A HELOC is a type of mortgage loan. A HELOC is a second mortgage, meaning it’s taken out in addition to your primary home loan. The two loans will have separate terms and payments. The main difference between a HELOC and a traditional mortgage is that a HELOC is typically taken out after you’ve bought your home and accumulated equity.
A HELOC is repaid to your lender in a couple of different ways. Most lenders require interest-only monthly payments during the initial draw period. Once the draw period is over (typically 10 years), you will begin to make monthly payments that include principal and interest. If you sell your home and have a balance on your HELOC, the balance of your first and second mortgage will both be paid in full using the sale proceeds.
Like any other type of loan, a HELOC isn’t without risks. However, they can be a great option when you need to cash out equity but don’t want to lose the low fixed rate on your existing mortgage. Another HELOC benefit is that you may be able to deduct HELOC interest charges if you use the funds to buy a home or improve your existing home.
When you make an application for a HELOC, your lender will pull your credit. Credit inquiries have the potential to temporarily lower your credit scores, although the impact is small — usually 5 points or less. On your credit report, a HELOC will show up as a revolving line of credit, like a credit card. If you have too much debt, as well as too many open lines of credit, this can have a negative effect on credit scores. On the flip side, making HELOC payments on time and in full can help boost your credit score in the long run.

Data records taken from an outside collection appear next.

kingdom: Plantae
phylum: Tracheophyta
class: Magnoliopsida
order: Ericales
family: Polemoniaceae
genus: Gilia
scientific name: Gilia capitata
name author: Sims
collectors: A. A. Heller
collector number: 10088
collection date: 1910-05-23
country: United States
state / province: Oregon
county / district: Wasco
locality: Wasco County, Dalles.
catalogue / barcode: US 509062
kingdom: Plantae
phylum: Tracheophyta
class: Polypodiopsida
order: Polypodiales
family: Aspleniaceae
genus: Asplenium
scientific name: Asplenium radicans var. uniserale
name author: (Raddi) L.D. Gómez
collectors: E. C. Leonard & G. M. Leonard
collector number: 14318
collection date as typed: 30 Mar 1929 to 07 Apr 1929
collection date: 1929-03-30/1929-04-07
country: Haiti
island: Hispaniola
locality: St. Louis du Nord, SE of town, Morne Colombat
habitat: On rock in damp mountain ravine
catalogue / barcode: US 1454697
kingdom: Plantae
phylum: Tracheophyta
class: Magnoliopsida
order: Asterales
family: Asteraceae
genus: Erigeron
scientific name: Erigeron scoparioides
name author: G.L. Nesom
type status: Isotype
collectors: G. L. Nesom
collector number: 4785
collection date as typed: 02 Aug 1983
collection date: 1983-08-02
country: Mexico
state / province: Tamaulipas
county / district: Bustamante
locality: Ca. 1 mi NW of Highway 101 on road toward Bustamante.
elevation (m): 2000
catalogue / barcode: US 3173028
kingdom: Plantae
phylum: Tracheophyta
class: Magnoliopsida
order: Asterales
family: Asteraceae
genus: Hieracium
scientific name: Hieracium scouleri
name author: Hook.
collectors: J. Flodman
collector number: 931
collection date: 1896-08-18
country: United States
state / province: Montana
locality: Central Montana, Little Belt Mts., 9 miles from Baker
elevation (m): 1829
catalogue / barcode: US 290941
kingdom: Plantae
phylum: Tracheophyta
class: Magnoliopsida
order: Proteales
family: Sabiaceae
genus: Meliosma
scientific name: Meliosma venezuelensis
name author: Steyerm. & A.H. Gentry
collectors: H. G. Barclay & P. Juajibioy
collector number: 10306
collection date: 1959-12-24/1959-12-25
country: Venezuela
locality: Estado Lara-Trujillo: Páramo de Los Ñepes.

HELOC loans have a draw period and a repayment period. Funds are borrowed during the draw period, which is typically 10 years. Once the 10-year draw period ends, the outstanding balance converts to a principal and interest loan for a 20-year repayment period.
Is a HELOC right for you?
Understanding how a HELOC works, how much of your home’s equity you can access, and what qualifications are necessary can help you decide if a HELOC is right for you. When you’re ready to take the next steps, talk to a mortgage lender to discuss your options.